> _EXERCISE GOAL_
Please write out the listing exactly, leaving each picture out.

> _PROVIDED MATERIAL_
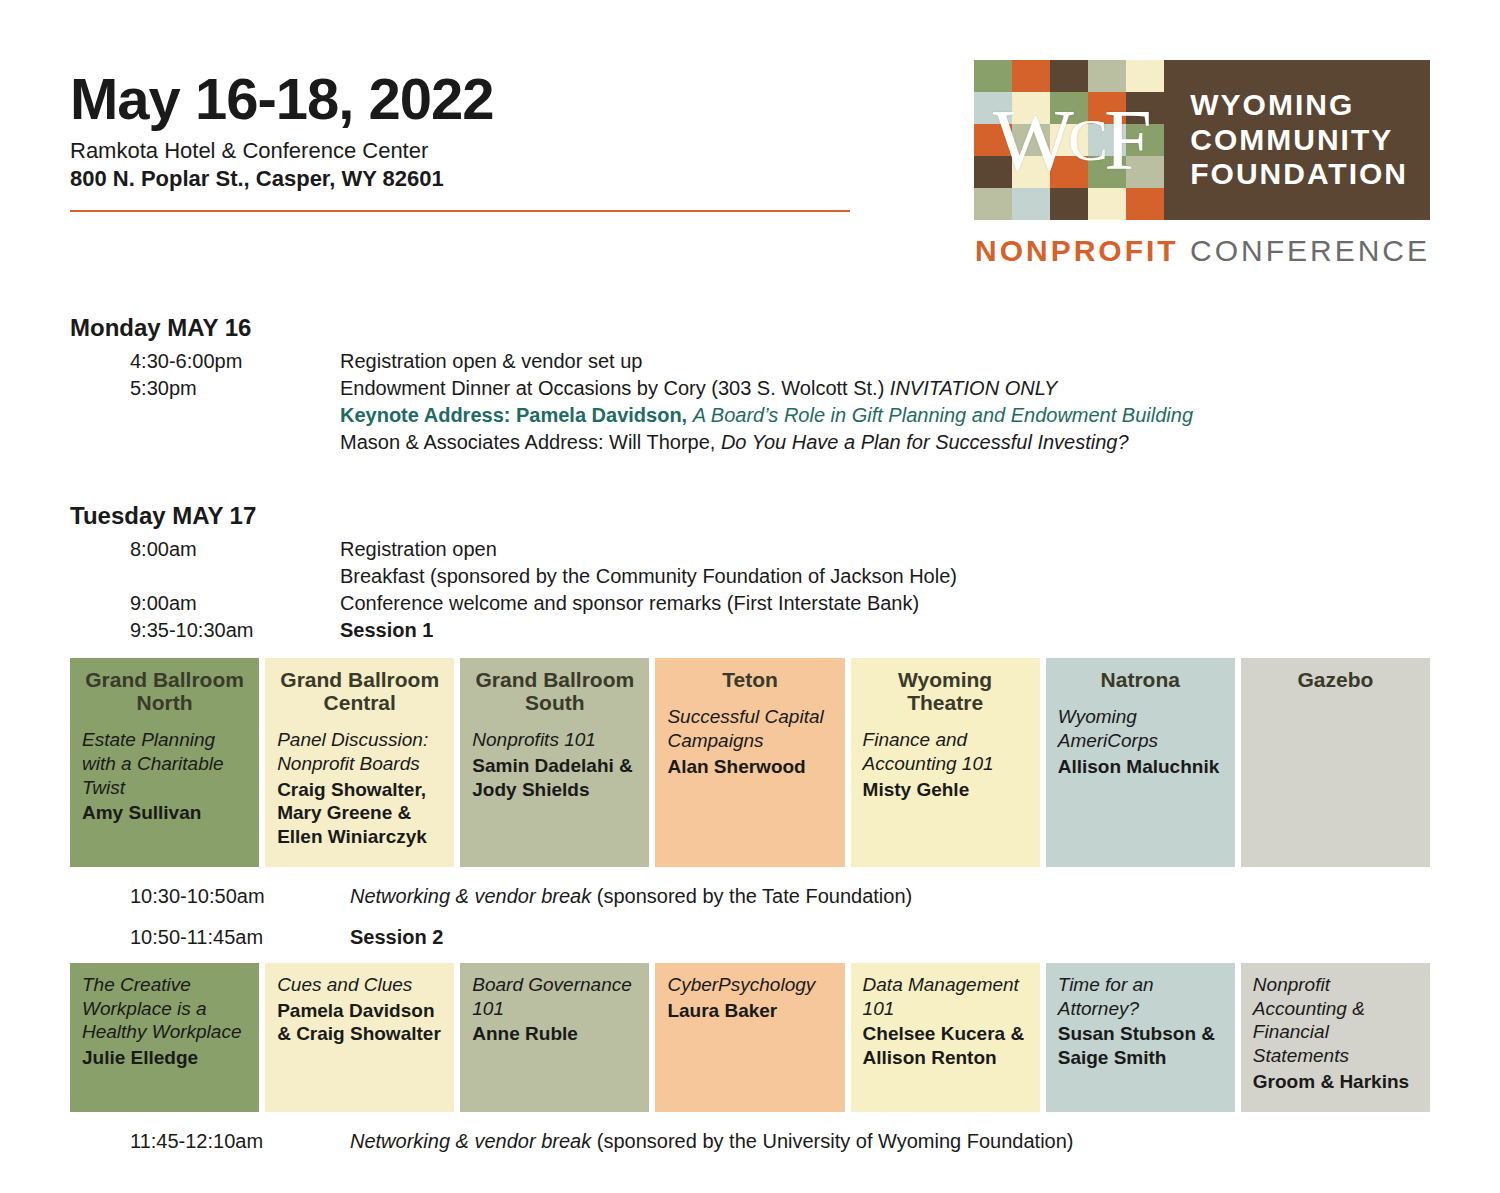May 16-18, 2022
Ramkota Hotel & Conference Center
800 N. Poplar St., Casper, WY 82601
WCF
WYOMING COMMUNITY FOUNDATION
NONPROFIT CONFERENCE
Monday MAY 16
| 4:30-6:00pm | Registration open & vendor set up |
| 5:30pm | Endowment Dinner at Occasions by Cory (303 S. Wolcott St.) INVITATION ONLY |
| | Keynote Address: Pamela Davidson, A Board’s Role in Gift Planning and Endowment Building |
| | Mason & Associates Address: Will Thorpe, Do You Have a Plan for Successful Investing? |
Tuesday MAY 17
| 8:00am | Registration open |
| | Breakfast (sponsored by the Community Foundation of Jackson Hole) |
| 9:00am | Conference welcome and sponsor remarks (First Interstate Bank) |
| 9:35-10:30am | Session 1 |
Grand Ballroom
North
Estate Planning with a Charitable Twist Amy Sullivan
Grand Ballroom
Central
Panel Discussion: Nonprofit Boards Craig Showalter, Mary Greene & Ellen Winiarczyk
Grand Ballroom
South
Nonprofits 101 Samin Dadelahi & Jody Shields
Teton
Successful Capital Campaigns Alan Sherwood
Wyoming
Theatre
Finance and Accounting 101 Misty Gehle
Natrona
Wyoming AmeriCorps Allison Maluchnik
Gazebo
10:30-10:50am Networking & vendor break (sponsored by the Tate Foundation)
10:50-11:45am Session 2
The Creative Workplace is a Healthy Workplace Julie Elledge
Cues and Clues Pamela Davidson & Craig Showalter
Board Governance 101 Anne Ruble
CyberPsychology Laura Baker
Data Management 101 Chelsee Kucera & Allison Renton
Time for an Attorney? Susan Stubson & Saige Smith
Nonprofit Accounting & Financial Statements Groom & Harkins
11:45-12:10am Networking & vendor break (sponsored by the University of Wyoming Foundation)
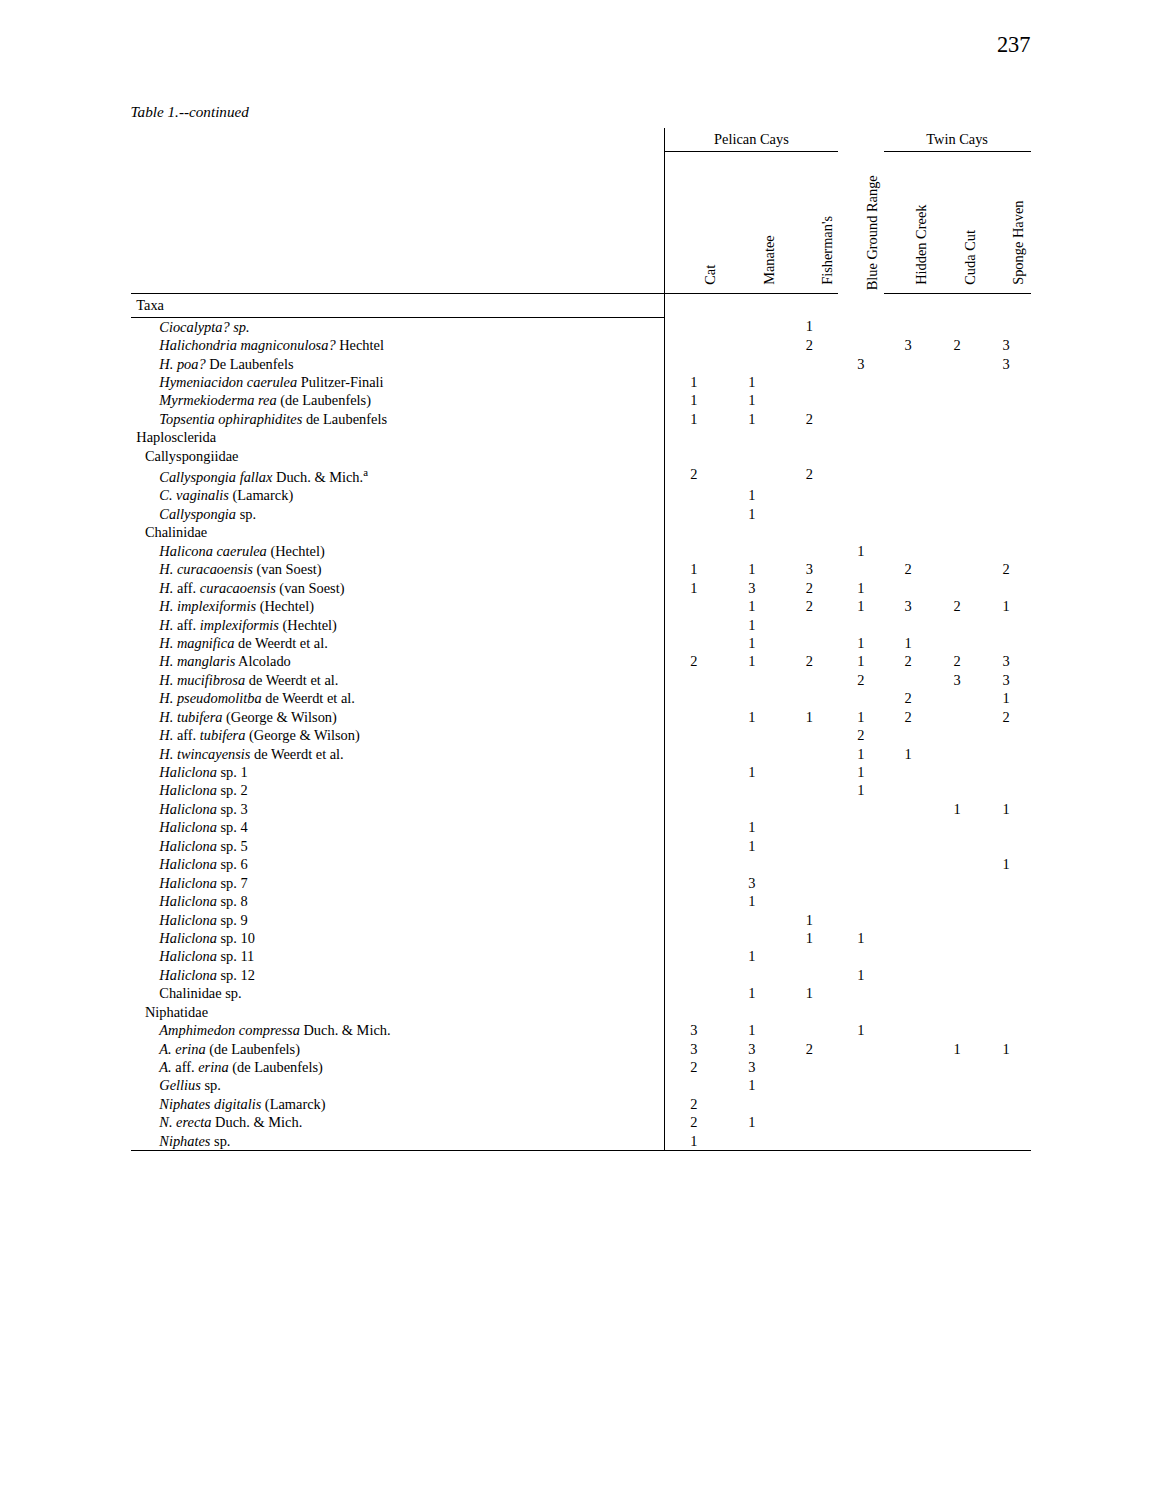237
Table 1.--continued
| | Pelican Cays | Blue Ground Range | Twin Cays |
| --- | --- | --- | --- |
| Cat | Manatee | Fisherman's | Hidden Creek | Cuda Cut | Sponge Haven |
| Taxa | | | | | | | |
| Ciocalypta? sp. | | | 1 | | | | |
| Halichondria magniconulosa? Hechtel | | | 2 | | 3 | 2 | 3 |
| H. poa? De Laubenfels | | | | 3 | | | 3 |
| Hymeniacidon caerulea Pulitzer-Finali | 1 | 1 | | | | | |
| Myrmekioderma rea (de Laubenfels) | 1 | 1 | | | | | |
| Topsentia ophiraphidites de Laubenfels | 1 | 1 | 2 | | | | |
| Haplosclerida | | | | | | | |
| Callyspongiidae | | | | | | | |
| Callyspongia fallax Duch. & Mich. a | 2 | | 2 | | | | |
| C. vaginalis (Lamarck) | | 1 | | | | | |
| Callyspongia sp. | | 1 | | | | | |
| Chalinidae | | | | | | | |
| Halicona caerulea (Hechtel) | | | | 1 | | | |
| H. curacaoensis (van Soest) | 1 | 1 | 3 | | 2 | | 2 |
| H. aff. curacaoensis (van Soest) | 1 | 3 | 2 | 1 | | | |
| H. implexiformis (Hechtel) | | 1 | 2 | 1 | 3 | 2 | 1 |
| H. aff. implexiformis (Hechtel) | | 1 | | | | | |
| H. magnifica de Weerdt et al. | | 1 | | 1 | 1 | | |
| H. manglaris Alcolado | 2 | 1 | 2 | 1 | 2 | 2 | 3 |
| H. mucifibrosa de Weerdt et al. | | | | 2 | | 3 | 3 |
| H. pseudomolitba de Weerdt et al. | | | | | 2 | | 1 |
| H. tubifera (George & Wilson) | | 1 | 1 | 1 | 2 | | 2 |
| H. aff. tubifera (George & Wilson) | | | | 2 | | | |
| H. twincayensis de Weerdt et al. | | | | 1 | 1 | | |
| Haliclona sp. 1 | | 1 | | 1 | | | |
| Haliclona sp. 2 | | | | 1 | | | |
| Haliclona sp. 3 | | | | | | 1 | 1 |
| Haliclona sp. 4 | | 1 | | | | | |
| Haliclona sp. 5 | | 1 | | | | | |
| Haliclona sp. 6 | | | | | | | 1 |
| Haliclona sp. 7 | | 3 | | | | | |
| Haliclona sp. 8 | | 1 | | | | | |
| Haliclona sp. 9 | | | 1 | | | | |
| Haliclona sp. 10 | | | 1 | 1 | | | |
| Haliclona sp. 11 | | 1 | | | | | |
| Haliclona sp. 12 | | | | 1 | | | |
| Chalinidae sp. | | 1 | 1 | | | | |
| Niphatidae | | | | | | | |
| Amphimedon compressa Duch. & Mich. | 3 | 1 | | 1 | | | |
| A. erina (de Laubenfels) | 3 | 3 | 2 | | | 1 | 1 |
| A. aff. erina (de Laubenfels) | 2 | 3 | | | | | |
| Gellius sp. | | 1 | | | | | |
| Niphates digitalis (Lamarck) | 2 | | | | | | |
| N. erecta Duch. & Mich. | 2 | 1 | | | | | |
| Niphates sp. | 1 | | | | | | |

> _OUTPUT_
May 16-18, 2022
Ramkota Hotel & Conference Center
800 N. Poplar St., Casper, WY 82601
WCF
WYOMING COMMUNITY FOUNDATION
NONPROFIT CONFERENCE
Monday MAY 16
| 4:30-6:00pm | Registration open & vendor set up |
| 5:30pm | Endowment Dinner at Occasions by Cory (303 S. Wolcott St.) INVITATION ONLY |
| | Keynote Address: Pamela Davidson, A Board’s Role in Gift Planning and Endowment Building |
| | Mason & Associates Address: Will Thorpe, Do You Have a Plan for Successful Investing? |
Tuesday MAY 17
| 8:00am | Registration open |
| | Breakfast (sponsored by the Community Foundation of Jackson Hole) |
| 9:00am | Conference welcome and sponsor remarks (First Interstate Bank) |
| 9:35-10:30am | Session 1 |
Grand Ballroom
North
Estate Planning with a Charitable Twist Amy Sullivan
Grand Ballroom
Central
Panel Discussion: Nonprofit Boards Craig Showalter, Mary Greene & Ellen Winiarczyk
Grand Ballroom
South
Nonprofits 101 Samin Dadelahi & Jody Shields
Teton
Successful Capital Campaigns Alan Sherwood
Wyoming
Theatre
Finance and Accounting 101 Misty Gehle
Natrona
Wyoming AmeriCorps Allison Maluchnik
Gazebo
10:30-10:50am Networking & vendor break (sponsored by the Tate Foundation)
10:50-11:45am Session 2
The Creative Workplace is a Healthy Workplace Julie Elledge
Cues and Clues Pamela Davidson & Craig Showalter
Board Governance 101 Anne Ruble
CyberPsychology Laura Baker
Data Management 101 Chelsee Kucera & Allison Renton
Time for an Attorney? Susan Stubson & Saige Smith
Nonprofit Accounting & Financial Statements Groom & Harkins
11:45-12:10am Networking & vendor break (sponsored by the University of Wyoming Foundation)
237
Table 1.--continued
| | Pelican Cays | Blue Ground Range | Twin Cays |
| --- | --- | --- | --- |
| Cat | Manatee | Fisherman's | Hidden Creek | Cuda Cut | Sponge Haven |
| Taxa | | | | | | | |
| Ciocalypta? sp. | | | 1 | | | | |
| Halichondria magniconulosa? Hechtel | | | 2 | | 3 | 2 | 3 |
| H. poa? De Laubenfels | | | | 3 | | | 3 |
| Hymeniacidon caerulea Pulitzer-Finali | 1 | 1 | | | | | |
| Myrmekioderma rea (de Laubenfels) | 1 | 1 | | | | | |
| Topsentia ophiraphidites de Laubenfels | 1 | 1 | 2 | | | | |
| Haplosclerida | | | | | | | |
| Callyspongiidae | | | | | | | |
| Callyspongia fallax Duch. & Mich. a | 2 | | 2 | | | | |
| C. vaginalis (Lamarck) | | 1 | | | | | |
| Callyspongia sp. | | 1 | | | | | |
| Chalinidae | | | | | | | |
| Halicona caerulea (Hechtel) | | | | 1 | | | |
| H. curacaoensis (van Soest) | 1 | 1 | 3 | | 2 | | 2 |
| H. aff. curacaoensis (van Soest) | 1 | 3 | 2 | 1 | | | |
| H. implexiformis (Hechtel) | | 1 | 2 | 1 | 3 | 2 | 1 |
| H. aff. implexiformis (Hechtel) | | 1 | | | | | |
| H. magnifica de Weerdt et al. | | 1 | | 1 | 1 | | |
| H. manglaris Alcolado | 2 | 1 | 2 | 1 | 2 | 2 | 3 |
| H. mucifibrosa de Weerdt et al. | | | | 2 | | 3 | 3 |
| H. pseudomolitba de Weerdt et al. | | | | | 2 | | 1 |
| H. tubifera (George & Wilson) | | 1 | 1 | 1 | 2 | | 2 |
| H. aff. tubifera (George & Wilson) | | | | 2 | | | |
| H. twincayensis de Weerdt et al. | | | | 1 | 1 | | |
| Haliclona sp. 1 | | 1 | | 1 | | | |
| Haliclona sp. 2 | | | | 1 | | | |
| Haliclona sp. 3 | | | | | | 1 | 1 |
| Haliclona sp. 4 | | 1 | | | | | |
| Haliclona sp. 5 | | 1 | | | | | |
| Haliclona sp. 6 | | | | | | | 1 |
| Haliclona sp. 7 | | 3 | | | | | |
| Haliclona sp. 8 | | 1 | | | | | |
| Haliclona sp. 9 | | | 1 | | | | |
| Haliclona sp. 10 | | | 1 | 1 | | | |
| Haliclona sp. 11 | | 1 | | | | | |
| Haliclona sp. 12 | | | | 1 | | | |
| Chalinidae sp. | | 1 | 1 | | | | |
| Niphatidae | | | | | | | |
| Amphimedon compressa Duch. & Mich. | 3 | 1 | | 1 | | | |
| A. erina (de Laubenfels) | 3 | 3 | 2 | | | 1 | 1 |
| A. aff. erina (de Laubenfels) | 2 | 3 | | | | | |
| Gellius sp. | | 1 | | | | | |
| Niphates digitalis (Lamarck) | 2 | | | | | | |
| N. erecta Duch. & Mich. | 2 | 1 | | | | | |
| Niphates sp. | 1 | | | | | | |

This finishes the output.